PROMPT: Look through the listing for the string "down" and copy out every line that holds it.

EXERCISE DATA:
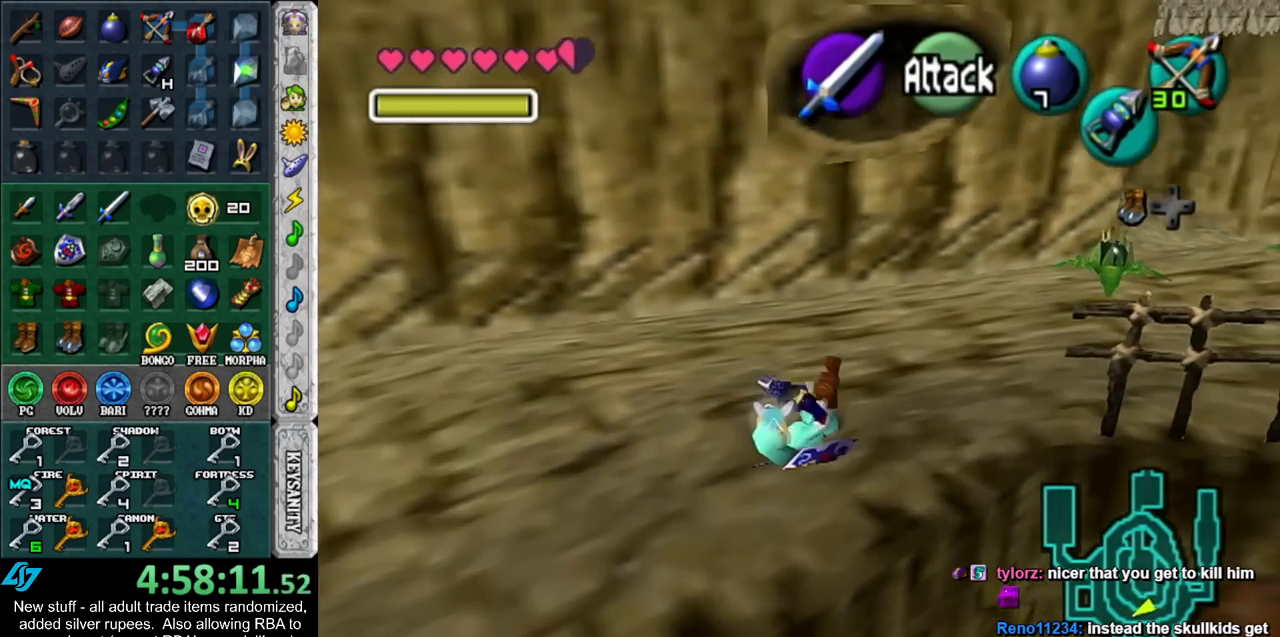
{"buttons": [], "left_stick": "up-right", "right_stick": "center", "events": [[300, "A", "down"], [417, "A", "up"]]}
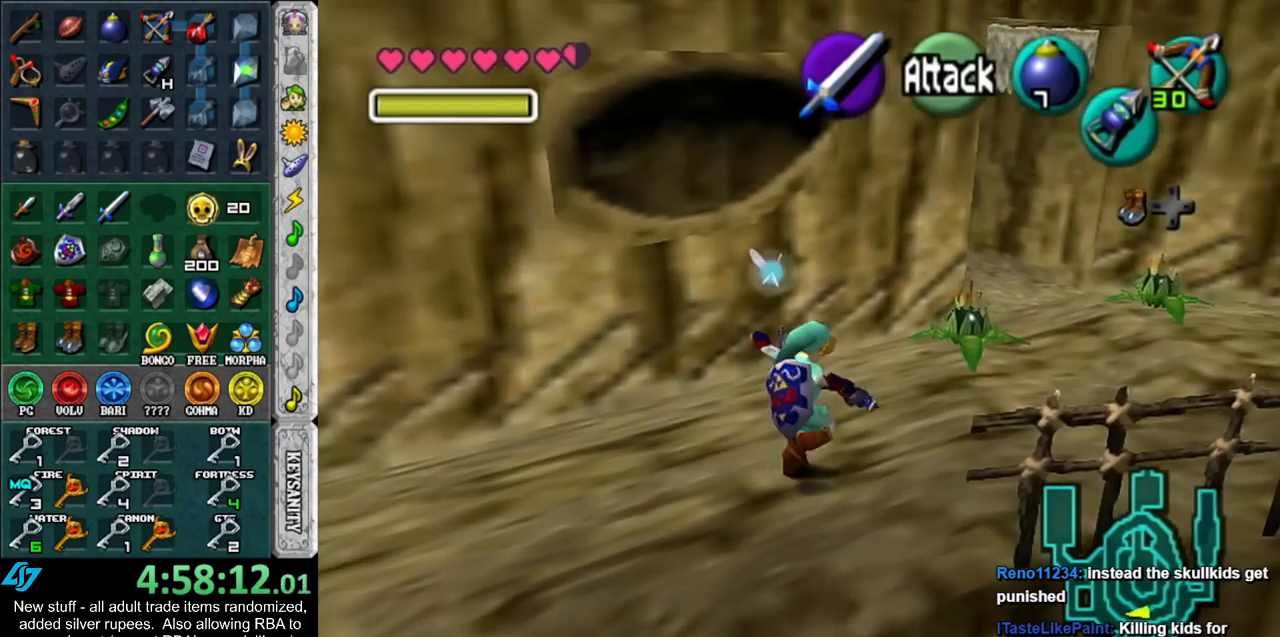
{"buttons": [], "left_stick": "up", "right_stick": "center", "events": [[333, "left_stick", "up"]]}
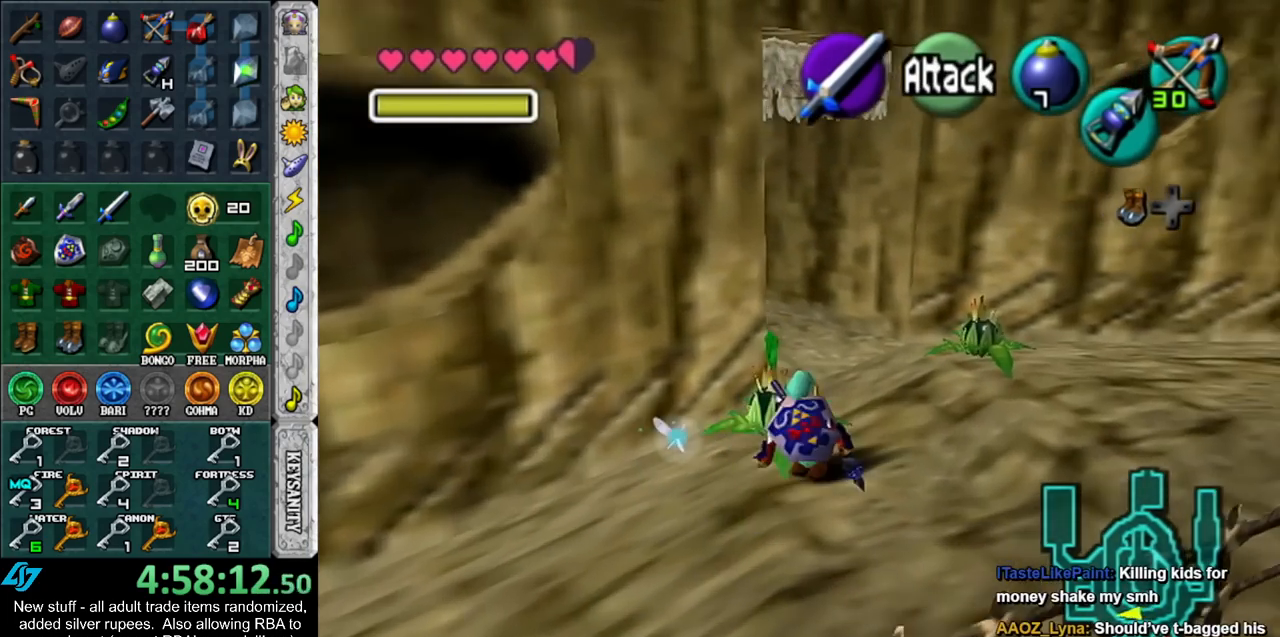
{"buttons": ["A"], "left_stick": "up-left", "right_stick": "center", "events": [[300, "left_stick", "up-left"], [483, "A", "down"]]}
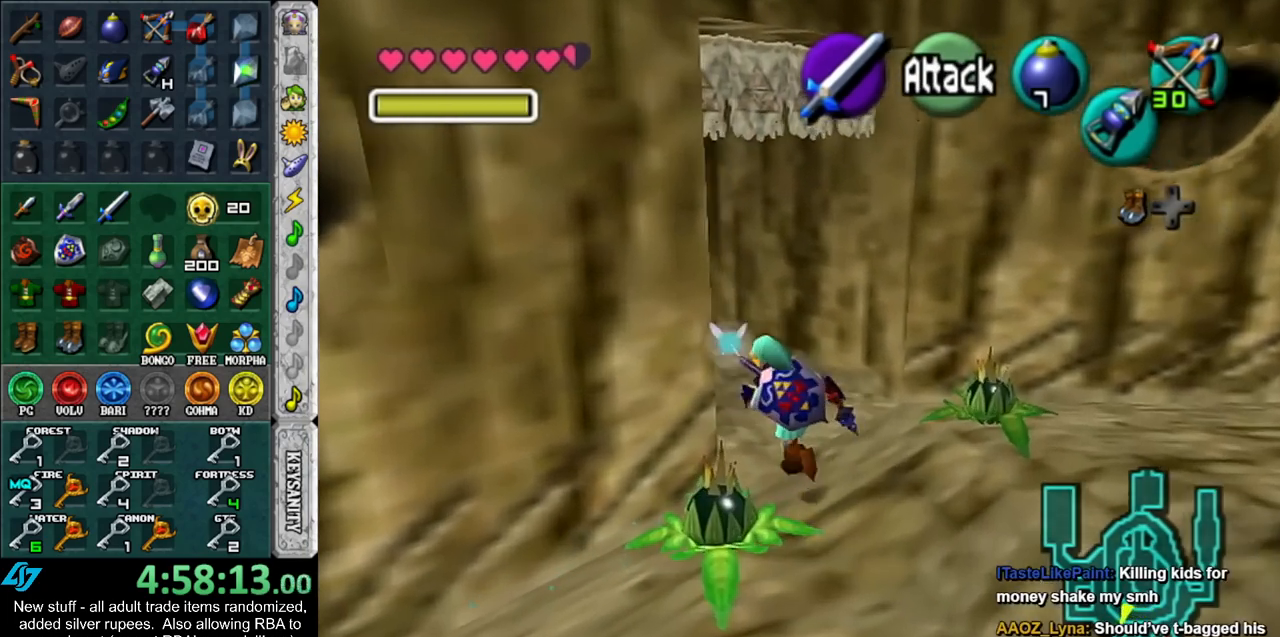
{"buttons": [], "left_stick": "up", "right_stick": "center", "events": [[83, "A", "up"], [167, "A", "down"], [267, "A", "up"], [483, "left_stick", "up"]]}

SOLVED EXERCISE:
{"buttons": [], "left_stick": "up-right", "right_stick": "center", "events": [[300, "A", "down"], [417, "A", "up"]]}
{"buttons": ["A"], "left_stick": "up-left", "right_stick": "center", "events": [[300, "left_stick", "up-left"], [483, "A", "down"]]}
{"buttons": [], "left_stick": "up", "right_stick": "center", "events": [[83, "A", "up"], [167, "A", "down"], [267, "A", "up"], [483, "left_stick", "up"]]}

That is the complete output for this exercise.